Building artificial intelligence then reduces to undirected search, assuming infinite CPU and RAM.
And what do you do after evolving it? We might have less luck dissecting it and figuring out how it works than we do with human brains. It would be a total black box. And the end product is highly adapted for the specific fitness function used to evaluate it and probably wouldn't be good on anything else.
Ah, but we weren't given infinite time also, so you might be able to evolve an AI, but it might take many millions of years (like it did with real life).
He said infinite CPU power which implies infinite number of iterations. In real life it would probably take a lot more than millions of years (because computers are too slow to simulate populations of millions of minds.)
Does infinite energy (as infinite CPU cycles) really translate into immediate time? My physics isn't great, but I thought energy was related to mass, while entropy was related to time.
Fortunately, with infinite processing and storage, time is irrelevant. :)
Flip the switch and you'll have real intelligence (as opposed to our lazy Approximate Intelligence) just in time for the immediate heat death of the universe.
Did he just say you give us infinite CPU power? Why not bruteforce it then? Starting from the number 1 to number 2^800000000 for each program it generates by that number test the program[automated test] to see if it is intelligent. If intelligent then tell it produce a book.

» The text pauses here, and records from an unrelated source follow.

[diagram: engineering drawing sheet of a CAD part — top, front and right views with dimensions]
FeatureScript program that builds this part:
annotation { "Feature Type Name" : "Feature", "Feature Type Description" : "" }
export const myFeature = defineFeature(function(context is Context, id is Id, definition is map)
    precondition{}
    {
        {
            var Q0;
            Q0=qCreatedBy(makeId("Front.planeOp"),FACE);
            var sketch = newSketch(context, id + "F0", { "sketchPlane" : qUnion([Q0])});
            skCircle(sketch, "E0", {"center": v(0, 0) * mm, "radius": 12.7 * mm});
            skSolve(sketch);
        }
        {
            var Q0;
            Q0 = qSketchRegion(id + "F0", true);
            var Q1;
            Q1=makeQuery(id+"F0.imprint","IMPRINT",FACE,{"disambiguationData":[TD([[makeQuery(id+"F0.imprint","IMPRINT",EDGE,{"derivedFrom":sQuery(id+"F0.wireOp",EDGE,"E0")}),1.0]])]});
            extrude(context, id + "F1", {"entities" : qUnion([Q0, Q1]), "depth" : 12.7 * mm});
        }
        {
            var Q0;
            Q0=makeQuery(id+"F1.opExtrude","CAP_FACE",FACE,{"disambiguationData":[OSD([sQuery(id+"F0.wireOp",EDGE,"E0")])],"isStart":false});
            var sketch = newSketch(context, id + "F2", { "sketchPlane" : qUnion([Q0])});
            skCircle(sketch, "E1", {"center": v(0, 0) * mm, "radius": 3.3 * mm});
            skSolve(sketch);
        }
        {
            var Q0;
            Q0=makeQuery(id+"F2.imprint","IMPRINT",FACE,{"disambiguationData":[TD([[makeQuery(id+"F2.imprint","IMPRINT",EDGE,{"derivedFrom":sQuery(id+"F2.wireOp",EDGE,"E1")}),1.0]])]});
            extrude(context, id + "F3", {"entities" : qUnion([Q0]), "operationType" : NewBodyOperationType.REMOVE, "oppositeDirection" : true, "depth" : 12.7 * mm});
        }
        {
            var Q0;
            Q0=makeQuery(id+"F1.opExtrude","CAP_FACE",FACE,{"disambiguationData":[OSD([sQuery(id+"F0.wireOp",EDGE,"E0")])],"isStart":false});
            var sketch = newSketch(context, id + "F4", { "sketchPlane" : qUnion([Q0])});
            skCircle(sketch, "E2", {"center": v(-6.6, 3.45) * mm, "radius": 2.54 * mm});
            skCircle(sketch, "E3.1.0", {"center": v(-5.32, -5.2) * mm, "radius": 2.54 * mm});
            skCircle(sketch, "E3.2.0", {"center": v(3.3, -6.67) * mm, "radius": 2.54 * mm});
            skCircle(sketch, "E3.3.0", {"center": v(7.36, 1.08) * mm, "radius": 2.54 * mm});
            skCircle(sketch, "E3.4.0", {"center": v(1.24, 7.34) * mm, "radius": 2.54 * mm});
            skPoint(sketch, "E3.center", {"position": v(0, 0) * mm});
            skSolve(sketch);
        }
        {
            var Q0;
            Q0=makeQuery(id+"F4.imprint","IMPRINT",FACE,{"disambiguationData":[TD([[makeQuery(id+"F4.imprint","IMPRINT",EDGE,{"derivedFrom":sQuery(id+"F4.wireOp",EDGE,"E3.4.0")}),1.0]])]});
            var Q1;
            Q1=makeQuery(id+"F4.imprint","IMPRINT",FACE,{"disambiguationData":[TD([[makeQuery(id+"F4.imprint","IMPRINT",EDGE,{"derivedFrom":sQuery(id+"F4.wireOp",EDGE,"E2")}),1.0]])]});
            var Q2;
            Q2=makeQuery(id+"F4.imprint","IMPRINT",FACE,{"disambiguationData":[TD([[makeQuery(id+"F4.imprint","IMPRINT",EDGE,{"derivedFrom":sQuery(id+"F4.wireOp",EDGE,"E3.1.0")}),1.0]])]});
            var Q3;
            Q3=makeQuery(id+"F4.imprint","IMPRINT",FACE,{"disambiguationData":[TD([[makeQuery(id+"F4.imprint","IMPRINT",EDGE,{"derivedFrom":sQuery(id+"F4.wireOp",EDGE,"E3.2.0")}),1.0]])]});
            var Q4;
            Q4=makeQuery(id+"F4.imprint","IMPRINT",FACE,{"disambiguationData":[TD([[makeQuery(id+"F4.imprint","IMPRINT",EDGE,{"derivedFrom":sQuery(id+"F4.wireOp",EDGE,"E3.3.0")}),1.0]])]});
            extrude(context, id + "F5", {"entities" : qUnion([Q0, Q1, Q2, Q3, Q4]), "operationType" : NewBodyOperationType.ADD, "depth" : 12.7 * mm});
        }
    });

Not really. Just pick your favorite AI problem and see how well it does on that. Pick a bunch of AI problems and see how well it does on all of them. Weight the algorithms by simplicity if you are worried about it over-fitting.
With this hypothetical infinite speed computer you will get solutions that are perfect matches for your test cases but essentially random for all other inputs.
Exactly. Saying that with infinite CPU power you could brute-force a solution is like saying the Library of Babel[1] contains every book ever written. True, in a sense, but not as useful as you might think.
I really don't see what's so controversial about this. The universe can, as far as our understanding of physics dictates, be simulated in finite computational time. This experiment dictates infinite computational time.
Evolution is a purely physical process. Make up a series of tests more or equally complex to those evolution present, and you'll end up with intelligence - unless there happens to be something very, very special about human intelligence as opposed to other forms of intelligence. Humans are currently a local maximum in the space of intelligences which have been explored by evolution.
That's not a brute force approach, and would be a difficult engineering task all on its own, regardless of the infinite computational resources available.
"Pick a bunch of AI problems and see how well it does on all of them."
The problem is, you have infinite potential algorithms and a finite number of tests. This means you'll necessarily get algorithms that pass all your tests but fail at least one other test of intelligence. Because of this, your tests won't actually let you discover which of the generated algorithms is intelligent.
Or, you could have an infinite number of tests, but if you have infinite tests for intelligence, you effectively already have an algorithm for intelligence (for any problem, just look up the answer in your list of tests), so, again, brute-forcing a solution isn't helpful.
Infinite CPU seriously? I think if we had even a couple of orders of magnitude compute power we can have strong AI within a few years. It's not a hard problem at all. The limiting thing is compute power (and data to compute with).
We just don't have the knowledge to utilize such resources to write an AI that could, for exampe, play League of Legends or Starcraft at a level beyond professional gamers. And it certainly couldn't write a best selling novel. It could solve an arbitrarily large traveling salesman problem but it couldn't do those other things. I think that's kind of awesome.
I'm not saying it can't be done. Assuming we humans don't kill ourselves I think someday it will. But it's a long, long ways off.